◆ **Exercise directions**: Please retype the listing below, matching every line exactly.

┌─ Extracted records

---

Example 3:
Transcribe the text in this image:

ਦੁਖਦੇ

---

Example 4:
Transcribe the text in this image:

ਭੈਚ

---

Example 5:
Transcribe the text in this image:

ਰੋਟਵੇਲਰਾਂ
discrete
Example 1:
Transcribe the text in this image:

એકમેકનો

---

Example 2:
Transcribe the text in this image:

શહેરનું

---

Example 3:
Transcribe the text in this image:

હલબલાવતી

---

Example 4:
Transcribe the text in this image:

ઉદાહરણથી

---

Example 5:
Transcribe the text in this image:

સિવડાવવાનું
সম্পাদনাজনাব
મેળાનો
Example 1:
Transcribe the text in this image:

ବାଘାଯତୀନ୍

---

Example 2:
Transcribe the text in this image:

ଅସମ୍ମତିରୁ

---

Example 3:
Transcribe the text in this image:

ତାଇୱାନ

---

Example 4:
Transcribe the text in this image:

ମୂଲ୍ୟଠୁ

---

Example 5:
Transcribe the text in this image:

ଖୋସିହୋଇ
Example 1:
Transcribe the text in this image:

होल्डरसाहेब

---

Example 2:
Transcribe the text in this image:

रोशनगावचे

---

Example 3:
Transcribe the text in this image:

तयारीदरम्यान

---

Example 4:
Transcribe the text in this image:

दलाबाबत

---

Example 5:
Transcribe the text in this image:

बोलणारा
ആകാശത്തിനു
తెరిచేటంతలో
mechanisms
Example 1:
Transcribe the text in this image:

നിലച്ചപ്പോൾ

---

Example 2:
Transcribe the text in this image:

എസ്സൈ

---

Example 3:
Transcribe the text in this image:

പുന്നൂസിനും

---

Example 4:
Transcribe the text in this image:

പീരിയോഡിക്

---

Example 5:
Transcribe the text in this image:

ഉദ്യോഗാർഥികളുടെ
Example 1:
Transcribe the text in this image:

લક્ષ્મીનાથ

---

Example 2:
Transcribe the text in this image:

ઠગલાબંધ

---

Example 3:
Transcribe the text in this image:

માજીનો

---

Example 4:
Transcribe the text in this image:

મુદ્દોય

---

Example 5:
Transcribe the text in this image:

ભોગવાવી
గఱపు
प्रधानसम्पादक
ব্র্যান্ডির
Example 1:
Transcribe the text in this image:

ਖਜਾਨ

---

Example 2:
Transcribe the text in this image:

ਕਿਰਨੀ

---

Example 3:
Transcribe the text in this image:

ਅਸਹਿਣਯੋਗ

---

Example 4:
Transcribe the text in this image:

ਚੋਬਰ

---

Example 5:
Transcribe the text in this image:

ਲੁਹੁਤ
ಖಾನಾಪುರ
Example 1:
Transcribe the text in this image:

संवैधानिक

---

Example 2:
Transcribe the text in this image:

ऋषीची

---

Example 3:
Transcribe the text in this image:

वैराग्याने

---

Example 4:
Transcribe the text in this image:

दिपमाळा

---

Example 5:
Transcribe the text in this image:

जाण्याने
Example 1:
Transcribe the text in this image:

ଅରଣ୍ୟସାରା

└─

◆ **Response box**:
---

Example 3:
Transcribe the text in this image:

ਦੁਖਦੇ

---

Example 4:
Transcribe the text in this image:

ਭੈਚ

---

Example 5:
Transcribe the text in this image:

ਰੋਟਵੇਲਰਾਂ
discrete
Example 1:
Transcribe the text in this image:

એકમેકનો

---

Example 2:
Transcribe the text in this image:

શહેરનું

---

Example 3:
Transcribe the text in this image:

હલબલાવતી

---

Example 4:
Transcribe the text in this image:

ઉદાહરણથી

---

Example 5:
Transcribe the text in this image:

સિવડાવવાનું
সম্পাদনাজনাব
મેળાનો
Example 1:
Transcribe the text in this image:

ବାଘାଯତୀନ୍

---

Example 2:
Transcribe the text in this image:

ଅସମ୍ମତିରୁ

---

Example 3:
Transcribe the text in this image:

ତାଇୱାନ

---

Example 4:
Transcribe the text in this image:

ମୂଲ୍ୟଠୁ

---

Example 5:
Transcribe the text in this image:

ଖୋସିହୋଇ
Example 1:
Transcribe the text in this image:

होल्डरसाहेब

---

Example 2:
Transcribe the text in this image:

रोशनगावचे

---

Example 3:
Transcribe the text in this image:

तयारीदरम्यान

---

Example 4:
Transcribe the text in this image:

दलाबाबत

---

Example 5:
Transcribe the text in this image:

बोलणारा
ആകാശത്തിനു
తెరిచేటంతలో
mechanisms
Example 1:
Transcribe the text in this image:

നിലച്ചപ്പോൾ

---

Example 2:
Transcribe the text in this image:

എസ്സൈ

---

Example 3:
Transcribe the text in this image:

പുന്നൂസിനും

---

Example 4:
Transcribe the text in this image:

പീരിയോഡിക്

---

Example 5:
Transcribe the text in this image:

ഉദ്യോഗാർഥികളുടെ
Example 1:
Transcribe the text in this image:

લક્ષ્મીનાથ

---

Example 2:
Transcribe the text in this image:

ઠગલાબંધ

---

Example 3:
Transcribe the text in this image:

માજીનો

---

Example 4:
Transcribe the text in this image:

મુદ્દોય

---

Example 5:
Transcribe the text in this image:

ભોગવાવી
గఱపు
प्रधानसम्पादक
ব্র্যান্ডির
Example 1:
Transcribe the text in this image:

ਖਜਾਨ

---

Example 2:
Transcribe the text in this image:

ਕਿਰਨੀ

---

Example 3:
Transcribe the text in this image:

ਅਸਹਿਣਯੋਗ

---

Example 4:
Transcribe the text in this image:

ਚੋਬਰ

---

Example 5:
Transcribe the text in this image:

ਲੁਹੁਤ
ಖಾನಾಪುರ
Example 1:
Transcribe the text in this image:

संवैधानिक

---

Example 2:
Transcribe the text in this image:

ऋषीची

---

Example 3:
Transcribe the text in this image:

वैराग्याने

---

Example 4:
Transcribe the text in this image:

दिपमाळा

---

Example 5:
Transcribe the text in this image:

जाण्याने
Example 1:
Transcribe the text in this image:

ଅରଣ୍ୟସାରା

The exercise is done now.